-------- SOURCE TEXT

Soundtrack album by Various artists
- Released: May 6, 2016
- Recorded: 2015–16
- Genres: Pop; rock; country; hip hop; electronic;
- Length: 48:43
- Label: Atlantic

Singles from The Angry Birds Movie (Original Motion Picture Soundtrack)
- "I Will Survive (Demi Lovato cover)" Released: May 5, 2016;

= The Angry Birds Movie (soundtrack) =

2016 soundtrack albums

Two soundtracks were released for The Angry Birds Movie, a 2016 animated comedy film based on the Rovio Entertainment's Angry Birds franchise: an original soundtrack and an original score. The first album featured music ranging from various genres and artists such as Blake Shelton, Demi Lovato, Imagine Dragons, Charli XCX (who voiced Willow in the film), Peter Dinklage amongst several others, and released on May 6, 2016. The second album featured score composed by Heitor Pereira and released the following week. Both albums were distributed by Atlantic Records.

== The Angry Birds Movie (Original Motion Picture Soundtrack) ==

The film's soundtrack, titled The Angry Birds Movie (Original Motion Picture Soundtrack), was released on May 6, 2016. Demi Lovato covered the 1978 single "I Will Survive" performed by Gloria Gaynor. The song was later released as a single on May 5, 2016, ahead of the film's soundtrack release. In April 2016, producer John Cohen announced that Charli XCX who voiced Willow in the film, would also contribute the song "Explode".

=== Reception ===
Sage Young of Bustle wrote "The Angry Birds Movie soundtrack is a weird, wonderful collection of guilty pleasures that will entertain kids and adults".

----------------

▶ _THINGS TO DO_:
1/ List every genre that the entry for The Angry Birds Movie soundtrack gives for the album.
2/ Resume the entry for The Angry Birds Movie soundtrack, continuing directly after its final sentence.

-------- STUDY MATERIAL

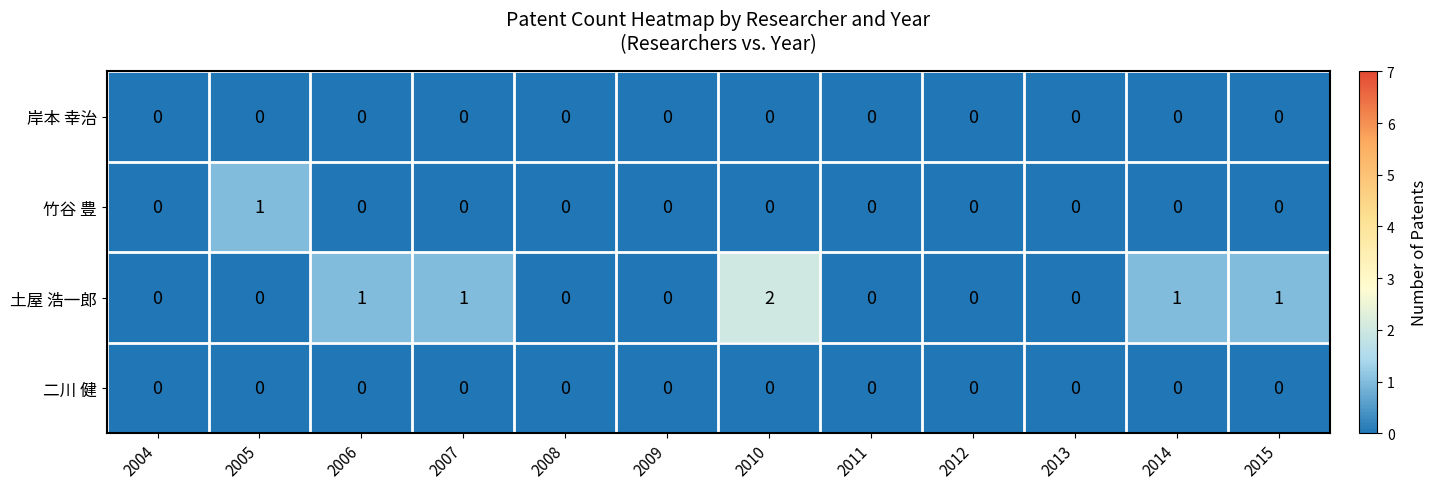

How many categories are shown in the chart?

12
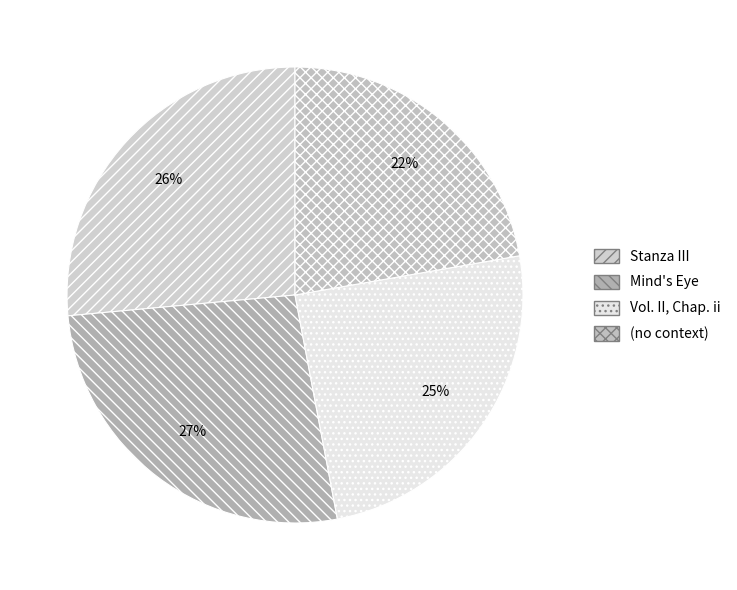

Is (no context) the majority of the pie?

No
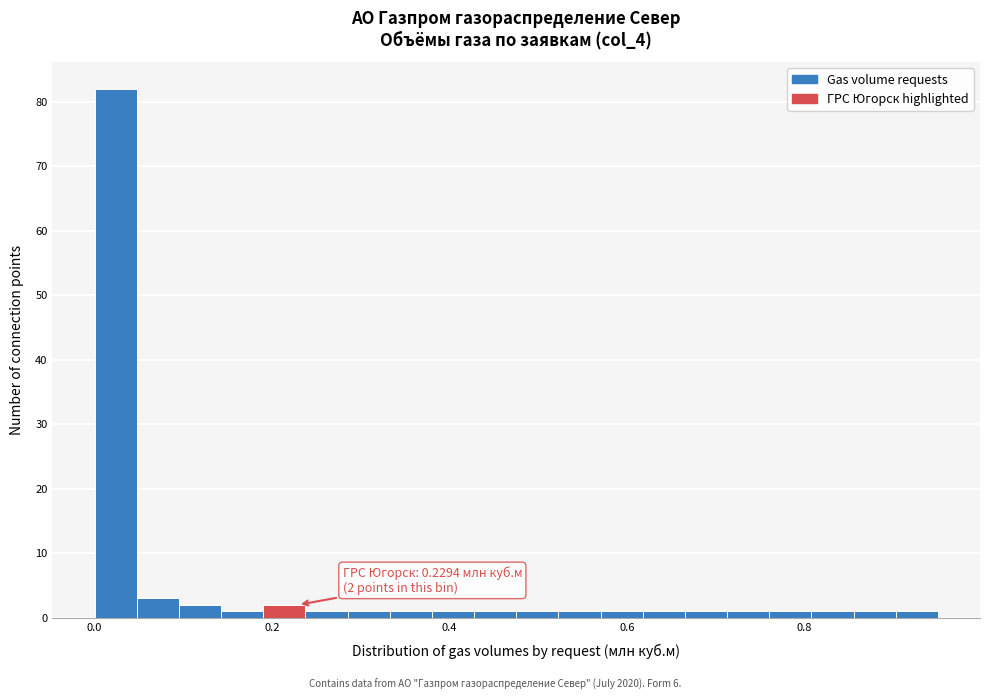

Around what value on the x-axis is the tallest bar? Give the approximate position of its centre, as read against the axis.

0.02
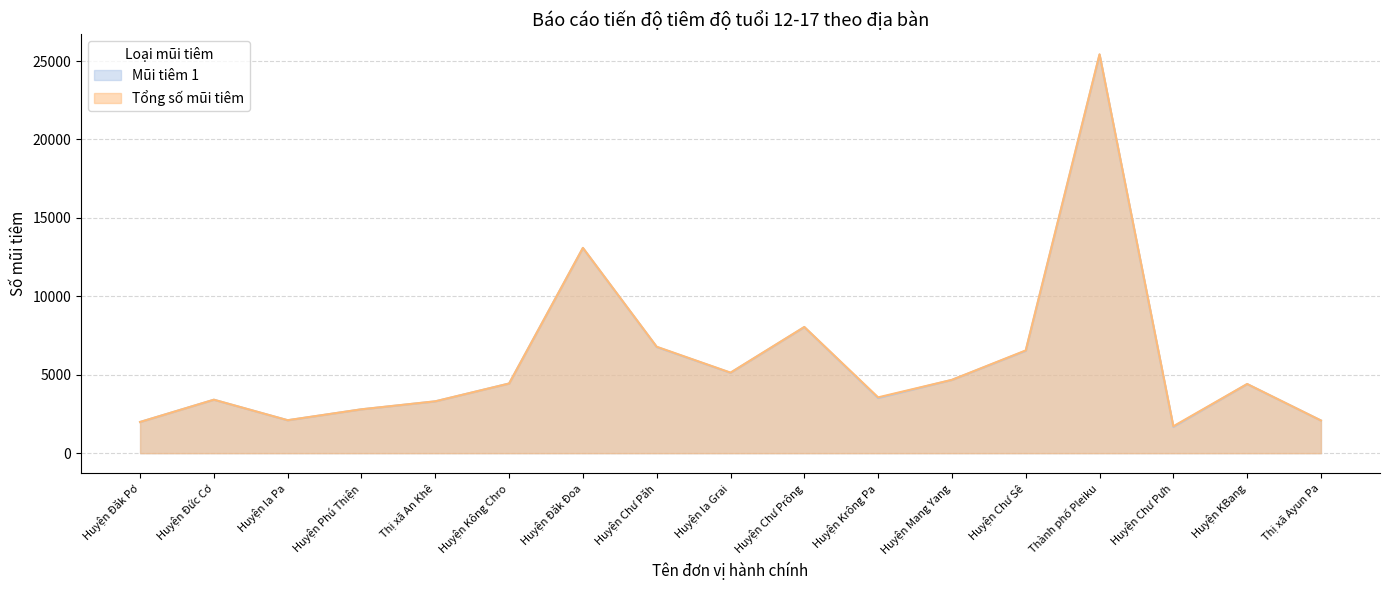

What value does the Tổng số mũi tiêm series have at Huyện Chư Pưh?

1717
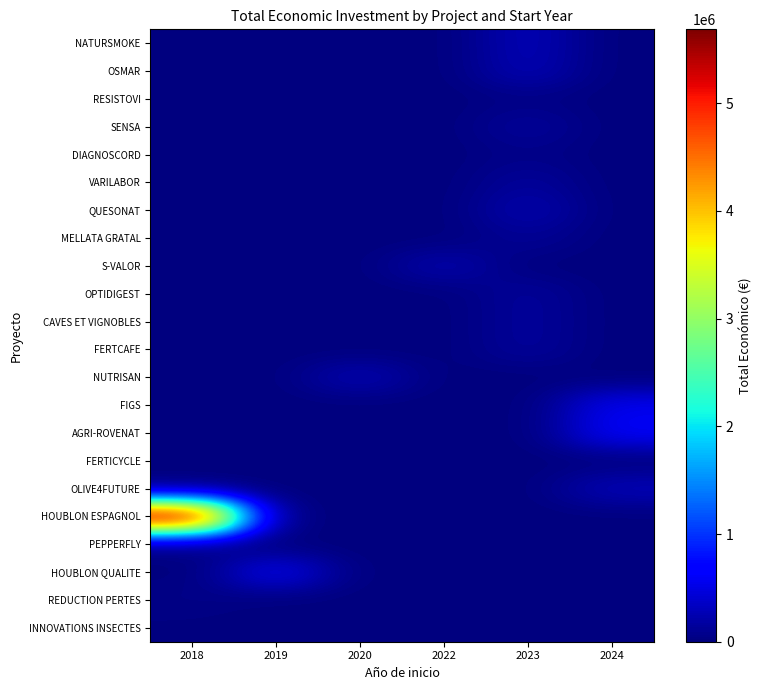

List the series in order of their peak value, highest first.

HOUBLON ESPAGNOL, AGRI-ROVENAT, HOUBLON QUALITE, FIGS, OLIVE4FUTURE, NATURSMOKE, NUTRISAN, OSMAR, S-VALOR, QUESONAT, SENSA, VARILABOR, OPTIDIGEST, CAVES ET VIGNOBLES, FERTCAFE, MELLATA GRATAL, DIAGNOSCORD, REDUCTION PERTES, RESISTOVI, INNOVATIONS INSECTES, PEPPERFLY, FERTICYCLE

----------------

▶ _ACTIVITY ANSWERS_:
1/ Pop, rock, country, hip hop, electronic

2/
=== Track listing ===

The Angry Birds Movie (Original Motion Picture Soundtrack) track listing
| No. | Title | Performed by | Length |
|---|---|---|---|
| 1. | "Friends" | Blake Shelton | 3:04 |
| 2. | "I Will Survive" | Demi Lovato | 4:05 |
| 3. | "Wonderful Life (Mi Oh My)" | Matoma | 3:30 |
| 4. | "On Top of the World" | Imagine Dragons | 3:12 |
| 5. | "Explode" | Charli XCX | 3:45 |
| 6. | "Never Gonna Give You Up" | Rick Astley | 3:34 |
| 7. | "Rock You Like a Hurricane" | Scorpions | 4:16 |
| 8. | "Fight" | Steve Aoki | 3:52 |
| 9. | "Wild Thing" | Tone Lōc | 4:25 |
| 10. | "Sound of da Police" | KRS-One | 4:18 |
| 11. | "Behind Blue Eyes" | Limp Bizkit | 4:31 |
| 12. | "The Mighty Eagle Song" | Peter Dinklage | 2:06 |
| 13. | "The Mighty Red Song" | The Hatchlings and the Blues | 0:47 |
| 14. | "The Angry Birds Movie Score Medley" | Heitor Pereira | 3:18 |

=== Charts ===

| Chart (2016) | Peak position |
|---|---|
| UK Soundtrack Albums (OCC) | 48 |

=== Accolades ===

| Award | Date | Category | Recipient(s) | Result | Ref(s). |
|---|---|---|---|---|---|
| Teen Choice Awards | July 31, 2016 | Choice Music: Song from a Movie or TV Show | "I Will Survive" by Demi Lovato | Nominated |  |

== The Angry Birds Movie (Original Motion Picture Score) ==

On August 26, 2015, Heitor Pereira in an interview to Variety revealed that he would compose the score for The Angry Birds Movie. Pereira described the score as a tapestry of melodies, aside utilizing instruments that include ukuleles, electric guitars, distorted samples of guitar, and analogue synths, he "recorded bird wings flapping, feathers ruffling, woodpecker beaks pecking on a tree, and bird songs"; those sounds were edited, filtered and sampled in order to create percussion tool kits to compose unique themes for each character in the film. The film's score was released on May 13, 2016.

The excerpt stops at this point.